CASTELLANA GROTTE (Bari) - La musica porta con sé tanti ricordi preziosi che si riflettono nel presente. Batte forte il cuore siculo di Mario Biondi (nato Mario Ranno) quando ripensa alla sua lunga e prolifica attività professionale.
Questa sera alle 21 il cantante catanese sarà ospite della rassegna di eventi «Piazze d’Estate» promossa dal Comune e dalle Grotte di Castellana: un desiderio condiviso dal sindaco Domi Ciliberti e dal presidente Francesco Manghisi, per regalare alla cittadina pugliese un evento speciale.
Ha cominciato da piccolo cantando il gregoriano in chiesa: cosa le ha lasciato quell’esperienza e com’è avvenuta la metamorfosi da Mario Ranno in Mario Biondi?
«Mio padre Giuseppe era già un cantante abbastanza affermato in Sicilia, avendo fatto diverse cose con Pippo Baudo, mentre mia nonna cantava per l’EIAR negli anni ‘40. Tutto ciò che aveva a che fare con la musica era utile per nutrire la mia voglia di crescita. Così, quando ho avuto occasione di imparare i canti gregoriani, l’ho fatto e devo dire che ricordo ancora tutte le parole in latino!
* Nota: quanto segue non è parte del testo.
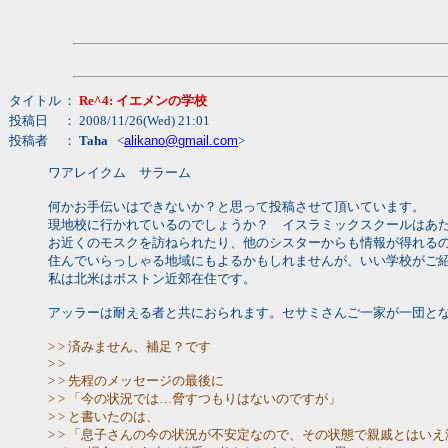
タイトル
：
Re^4: イエメンの学校
投稿日
： 2008/11/26(Wed) 21:01
投稿者
：
Taha
<
alikano@gmail.com
>
ワアレイクム サラーム
何かお手伝いはできないか？と思って投稿させて頂いています。
現地校に行かれているのでしょうか？ イスラミックスクールはあ
お近くのモスクを訪ねられたり、他のシスターからも情報が得れる
住んでいらっしゃる地域にもよるかもしれませんが、いい学校がご
私は北米はボストン近郊在住です。
アッラーは耐える者と共におられます。セサミさんご一家が一団と
> > 済みません、補足？です
> >
> > 先程のメッセージの最後に
> > 「今の状況では…脅すつもりはないのですが」
> > と書いたのは、
> > 「息子さんの今の状況が不安定なので、その状態で親戚とは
Mi ha ispirato tantissimo, anche per l’impostazione vocale».
Perché ha scelto di seguire il soul e il jazz e cosa hanno da dire, oggi, questi generi musicali?
«Ho iniziato quasi per caso ascoltando cantanti come George Benson e Michael McDonald. È stato subito amore ed è iniziata la mia ricerca musicale: che cosa volevo dire con la musica è perché mi trovavo così a mio agio con quel genere in particolare? La musica esprime la nostra personalità. Il soul e il jazz incoraggiano la vita, la gioia di vivere».
Cosa pensa di aver trasmesso al pubblico in questi anni?
«A saperlo sarebbe bello (ride)! Mi rifaccio ai commenti di tantissimi fan: stranamente capita loro ciò che accadeva a me ascoltando i grandi a cui mi sono ispirato e questo mi lusinga, mi fa capire che il linguaggio del soul e del jazz è positivo e trasmette vibrazioni buone».
Come mai la scelta, da siciliano, di cantare in lingua inglese?
«È stato un po’ casuale, perché ho cominciato a fare pianobar negli anni ‘80, finché finii al “Tout va”, un locale molto importate di Taormina, e, in questo posto, c’era una clientela internazionale, di conseguenza il mio repertorio doveva soddisfare le esigenze del pubblico. All’epoca non era semplice come oggi, perché non i testi non erano reperibili sul web. Nel tempo, grazie allo studio, sono riuscito a migliorare e continuo a farlo tuttora».
Le fa molto onore.
«Credo che ciascuno di noi voglia implementare il suo valore e la sua conoscenza. Quando non avrò più voglia di migliorare, mi ritirerò in eremitaggio!».
Che ricordi la legano alla Sicilia?
«Sono molto legato alla Sicilia, malgrado abbia vissuto molto più in Emilia Romagna. È un territorio fantastico con tante potenzialità ancora inespresse. Rassomiglia un po’ a un bambino molto piccolo oppure a un vecchio saggio, contiene al suo interno diverse realtà contrastanti.
C’è un successo professionale a cui è particolarmente affezionato?
«Brani come “Be Lonely” che hanno sovvertito le dinamiche dei discografici, che, al tempo, pretendevano di obbligare a mantenere un cliché solo perché funzionava. Non faccio musica perché funziona, ma perché amo farla e cerco di condividerla con persone che abbiano voglia di appassionarsi insieme a questa musa che regala tante emozioni».